Si intende pertanto creare un modello spaziale, ricavato dalla distribuzione degli stazzi galluresi, che possa essere messo a confronto con i dati censiti per l’età nuragica e con i risultati ottenuti dalle analisi proposte in questo lavoro. Le costanti e gli indicatori da confrontare sono ovviamente quelli

relativi alla distribuzione spaziale dei singoli siti, alla loro distanza e al rapporto con l’ambiente circostante.

Il problema, che verrà affrontato in sede opportuna (cfr. infra cap.11), è il concetto di spazio rurale, inteso come una modalità di distribuzione della popolazione all’interno di uno specifico spazio agricolo che mostra una specifica maglia distributiva fondata sulla dicotomia fra densità e dispersione (Tore et al. 1988:460). La domanda è se un tale concetto abbia senso per l’età nuragica, cioè se un tale tipo di organizzazione e sfruttamento del territorio fosse già presente durante l’età del Bronzo in Sardegna, come poi sarà invece per le epoche punica e romana.

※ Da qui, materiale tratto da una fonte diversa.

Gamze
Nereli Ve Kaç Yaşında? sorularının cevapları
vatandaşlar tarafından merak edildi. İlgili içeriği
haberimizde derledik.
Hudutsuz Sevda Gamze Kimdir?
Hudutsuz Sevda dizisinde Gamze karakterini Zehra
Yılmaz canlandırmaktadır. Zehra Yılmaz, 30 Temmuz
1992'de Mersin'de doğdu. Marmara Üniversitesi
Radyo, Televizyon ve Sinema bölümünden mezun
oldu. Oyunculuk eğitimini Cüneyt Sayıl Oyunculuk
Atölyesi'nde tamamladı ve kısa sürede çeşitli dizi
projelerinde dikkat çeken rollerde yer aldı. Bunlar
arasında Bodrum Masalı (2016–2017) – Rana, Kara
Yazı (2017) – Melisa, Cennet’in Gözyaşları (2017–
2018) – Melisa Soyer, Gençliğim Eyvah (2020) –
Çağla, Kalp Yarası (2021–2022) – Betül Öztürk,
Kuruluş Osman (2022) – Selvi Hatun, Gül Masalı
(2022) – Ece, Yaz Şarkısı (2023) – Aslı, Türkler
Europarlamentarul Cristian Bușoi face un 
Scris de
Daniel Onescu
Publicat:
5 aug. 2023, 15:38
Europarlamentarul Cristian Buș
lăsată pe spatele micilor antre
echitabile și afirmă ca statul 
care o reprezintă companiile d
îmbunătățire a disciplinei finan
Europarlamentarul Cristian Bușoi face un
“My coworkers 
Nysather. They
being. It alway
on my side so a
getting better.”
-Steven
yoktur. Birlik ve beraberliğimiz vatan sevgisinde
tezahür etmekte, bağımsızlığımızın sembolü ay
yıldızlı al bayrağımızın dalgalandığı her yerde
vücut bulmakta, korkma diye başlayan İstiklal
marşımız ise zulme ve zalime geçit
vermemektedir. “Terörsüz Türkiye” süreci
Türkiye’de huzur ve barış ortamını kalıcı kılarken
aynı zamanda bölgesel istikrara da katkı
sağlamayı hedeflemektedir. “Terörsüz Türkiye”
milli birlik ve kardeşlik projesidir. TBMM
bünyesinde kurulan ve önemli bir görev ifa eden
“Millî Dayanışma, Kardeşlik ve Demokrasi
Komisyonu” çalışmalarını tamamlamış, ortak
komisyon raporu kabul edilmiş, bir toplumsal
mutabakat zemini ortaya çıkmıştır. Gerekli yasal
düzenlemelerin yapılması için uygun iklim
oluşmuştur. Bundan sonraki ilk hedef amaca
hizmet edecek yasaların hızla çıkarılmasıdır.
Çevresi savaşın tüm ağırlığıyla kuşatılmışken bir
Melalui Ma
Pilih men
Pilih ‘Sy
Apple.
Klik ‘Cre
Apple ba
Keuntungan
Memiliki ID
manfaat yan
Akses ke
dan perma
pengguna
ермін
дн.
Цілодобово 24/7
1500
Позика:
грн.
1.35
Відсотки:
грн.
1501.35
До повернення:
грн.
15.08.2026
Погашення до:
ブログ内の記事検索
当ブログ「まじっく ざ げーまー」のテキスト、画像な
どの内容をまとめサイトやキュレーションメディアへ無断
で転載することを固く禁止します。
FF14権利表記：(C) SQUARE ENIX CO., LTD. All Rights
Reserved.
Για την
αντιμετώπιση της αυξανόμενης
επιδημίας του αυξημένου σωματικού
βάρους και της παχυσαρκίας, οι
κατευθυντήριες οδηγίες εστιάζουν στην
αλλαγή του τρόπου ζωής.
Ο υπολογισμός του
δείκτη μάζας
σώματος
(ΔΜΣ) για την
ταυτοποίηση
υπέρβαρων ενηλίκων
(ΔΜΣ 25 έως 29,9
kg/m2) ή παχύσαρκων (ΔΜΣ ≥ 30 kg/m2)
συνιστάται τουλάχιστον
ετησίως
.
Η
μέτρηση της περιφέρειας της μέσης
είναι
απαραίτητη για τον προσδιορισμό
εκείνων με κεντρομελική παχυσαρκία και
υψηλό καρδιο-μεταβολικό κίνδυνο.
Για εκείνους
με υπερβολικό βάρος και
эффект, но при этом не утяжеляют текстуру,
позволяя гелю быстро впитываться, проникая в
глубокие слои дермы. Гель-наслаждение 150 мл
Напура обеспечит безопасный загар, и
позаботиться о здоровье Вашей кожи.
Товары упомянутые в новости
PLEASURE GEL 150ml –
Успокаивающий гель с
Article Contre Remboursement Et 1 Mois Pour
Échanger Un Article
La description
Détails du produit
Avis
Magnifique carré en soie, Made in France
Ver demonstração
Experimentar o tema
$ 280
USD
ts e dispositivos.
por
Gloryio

L’analisi di questi aspetti, legata sempre strettamente all’indagine sulla società nuragica, parte dalla convinzione che tra le caratteristiche del paesaggio e l’organizzazione politica e sociale che ne fa uso ci sia un legame coerente e stretto. E, considerando il paesaggio come un’entità dinamica che fa parte integrante della vita di chi lo abita, raccordare le maglie di una storia così lunga potrebbe essere il primo passo per una comprensione sempre più profonda non solo delle comunità nuragiche, ma anche di coloro che ne hanno ereditato il territorio.